*La prorroga
René Delios
Cambiarle el nombre a los conceptos no cambia el objetivo: lo que proponen por ahí algunos alcaldes y diputados con eso de la prorroga de año y 8 meses es una reelección. Y hasta dónde sabemos las reelecciones no se dan de facto, se votan. Por eso le llaman prorroga, para evitar el proceso electoral estatal del año entrante, en que se renovarán curules y alcaldías en la entidad.Muy independientemente de cómo evolucione la propuesta, aparece el ahorro que significaría no realizar la elección en 2010, pero también, que en dicho proceso se emplea a mucha gente que ese año de crisis anunciada tendría al menos un empleo temporal.
Y es que hablamos de 24 curules y 118 alcaldías, y gente trabajando en las campañas de cada partido o coalición en todos los distritos y municipios, de la misma manera que en las sedes que fije en IEyPC por toda la entidad.
La verdad es que no hay tiempo para que se adecuen las cosas a como quieren los promotores de esto.
Varios factores podrán influir después para que se dé no una prorroga, sino la reelección que ya ha sido varias veces tratada no en Chiapas, sino en las mismas cámaras federales sin que progrese, y hacerlo en Chiapas tendría consecuencias políticas delicadas.
León Diguit sustentaba el criterio de que cuando el Estado proporciona enseñanza, transporte, sanidad, no ejerce un poder de mando; aún cuando esas actividades son regidas por un sistema de Derecho Público, el fundamento del Estado en ese momento no es la soberanía sino la noción de servicio público a los que se debe.
Por eso algunos ven al Estado moderno como una comunidad o corporación de servicios públicos cuyos agentes son los funcionarios de los tres niveles de gobierno.

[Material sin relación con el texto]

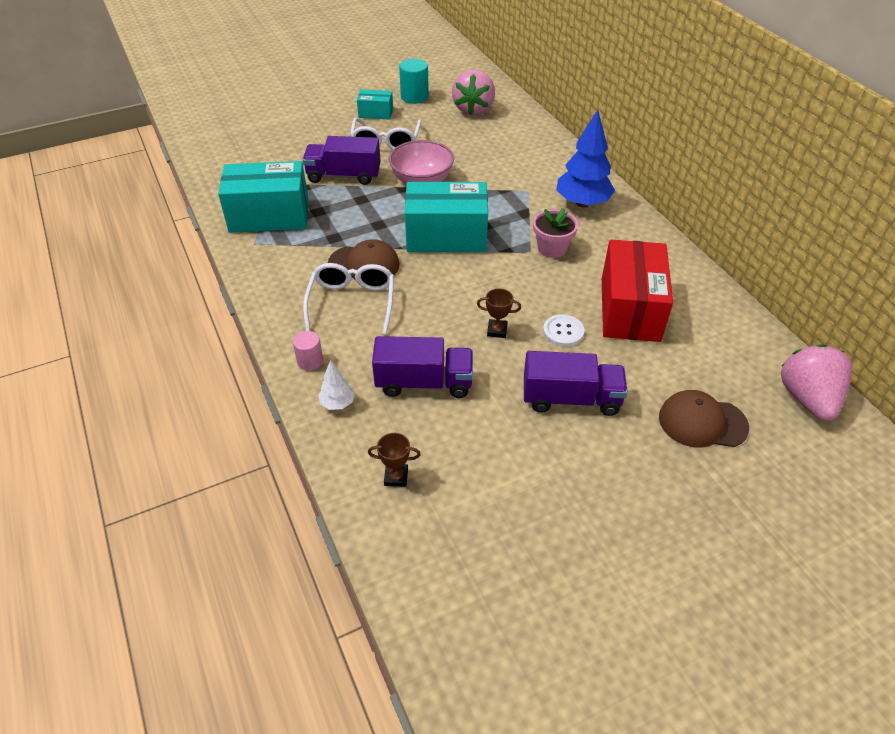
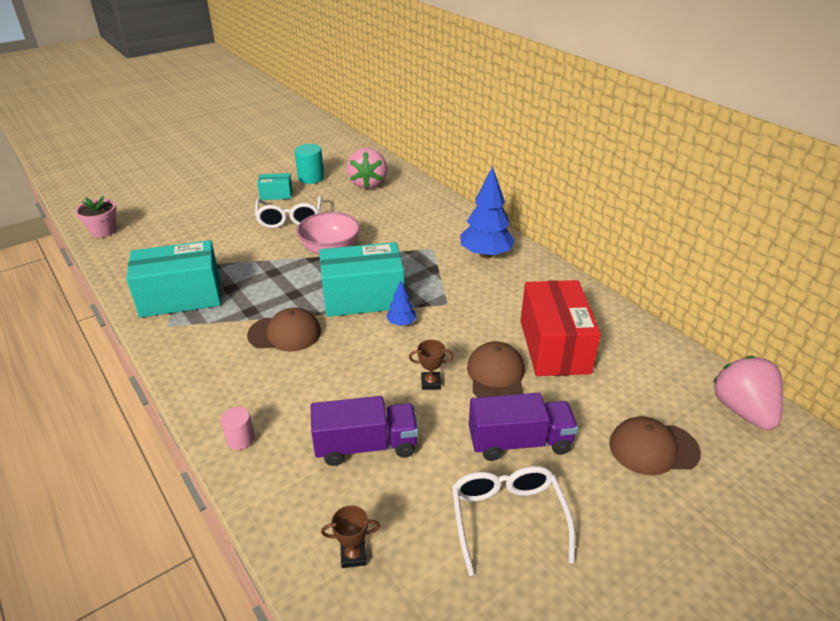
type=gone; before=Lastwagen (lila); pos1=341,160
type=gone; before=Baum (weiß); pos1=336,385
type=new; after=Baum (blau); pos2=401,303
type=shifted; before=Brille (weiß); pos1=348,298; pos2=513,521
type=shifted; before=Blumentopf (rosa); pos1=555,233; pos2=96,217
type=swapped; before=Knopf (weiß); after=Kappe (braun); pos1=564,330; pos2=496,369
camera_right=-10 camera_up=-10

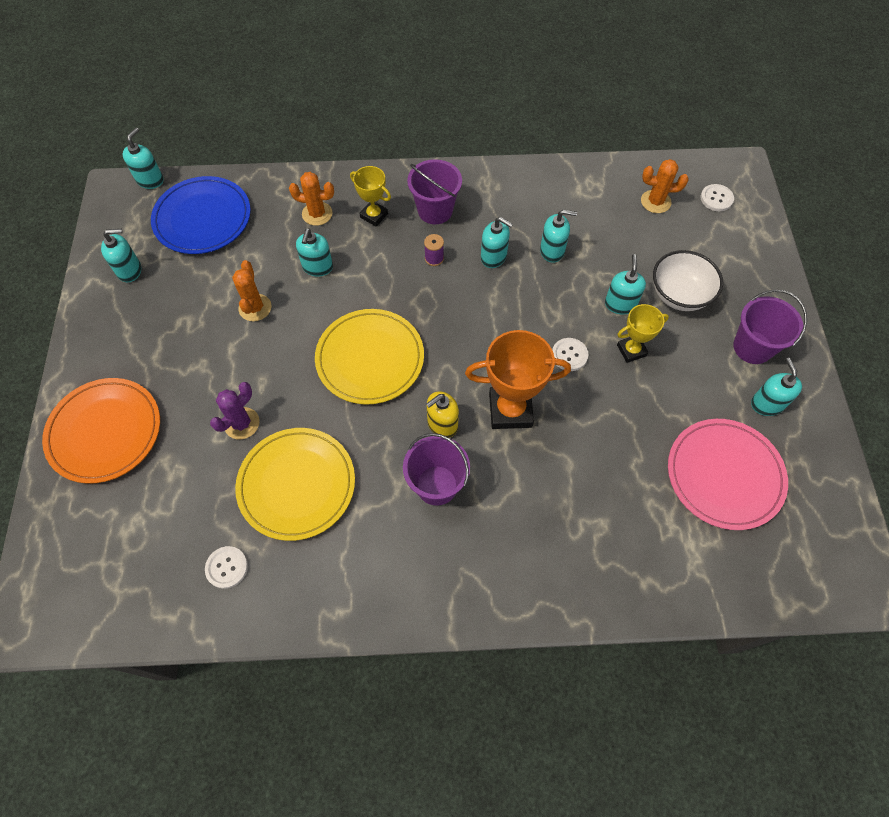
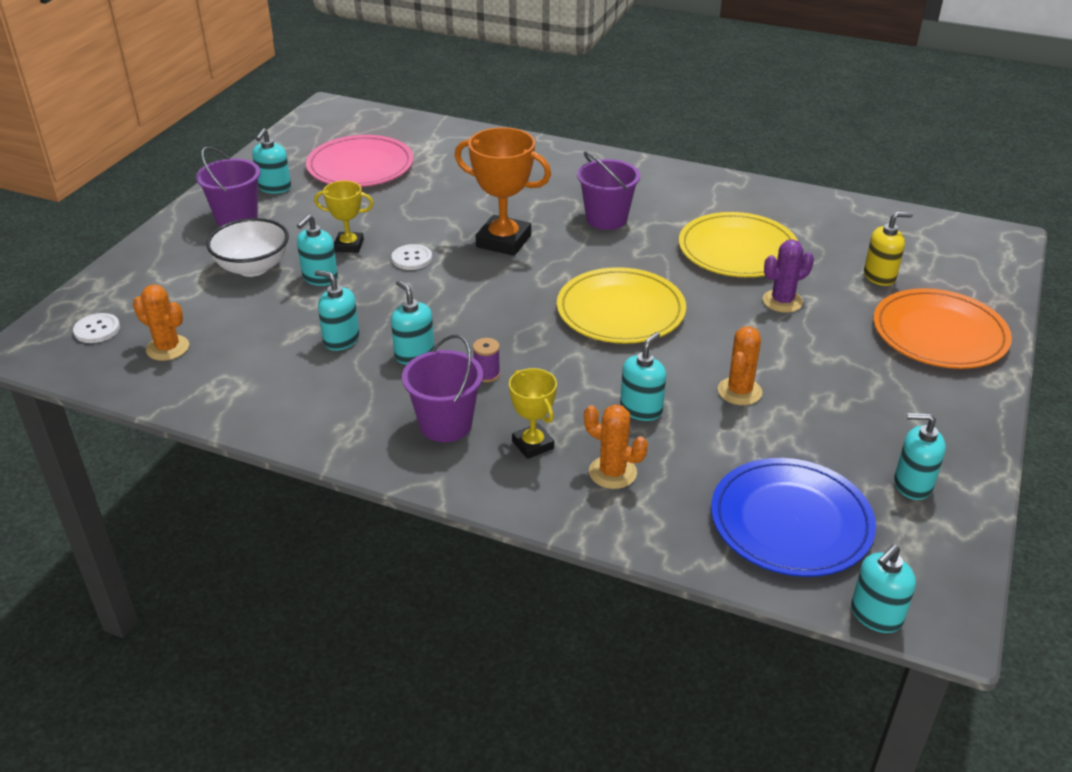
type=gone; before=Knopf (weiß); pos1=226,567
type=shifted; before=Seifenspender (gelb); pos1=442,414; pos2=888,249
camera_right=-155 camera_up=-25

Por lo tanto, es de entender que las funciones del Estado y sus poderes son todas aquellas actividades que se ejercen para crear, organizar y asegurar el funcionamiento ininterrumpido de los servicios públicos, es decir, la continuidad de éstos, y no la de los titulares de esos servicios y poderes en específico, salvo existan las condiciones necesarias, y en este caso se opone la legal, que no permite la reelección inmediata.
Ya se han dado varios intentos decía y de los más sonados fue 2005, al enviarse al Congreso de la Unión el paquete económico, pero se dio a conocer que también se incluía una iniciativa de reforma al artículo 115 constitucional, mediante la cual se permitiría la reelección de presidentes municipales en periodos consecutivos. Si bien después se aclaró que dicho envío fue por error -pues se trataba de un proyecto en estudio que el Jefe del Ejecutivo de entonces todavía no avalaba-; lo cierto es que la noticia confirma la intención de la clase política del país de introducir cambios a la Ley que les permita continuidad y permanencia en el poder.
No estaría mal la reelección: mejoraría la carrera en el servidor público y profesionalizaría los legislativos –aun se insista en que no somos aun un pueblo maduro-, pues aquel gobernante, alcalde o legislador que no responda sus ofrecimientos y compromisos no sería reelecto por el pueblo. Pero la reelección no podría ser de facto: el aspirante de que se trate tendría que participar en la contienda constitucional sin más ventaja –que puede ser su bandera de campaña- que el trabajo realizado durante su gestión.
Por el momento nada, solo insinuaciones para alcaldes, que más bien parece un boceto para medir la temperatura nacional en torno a ese tema tabú, que ya va a cumplir un siglo.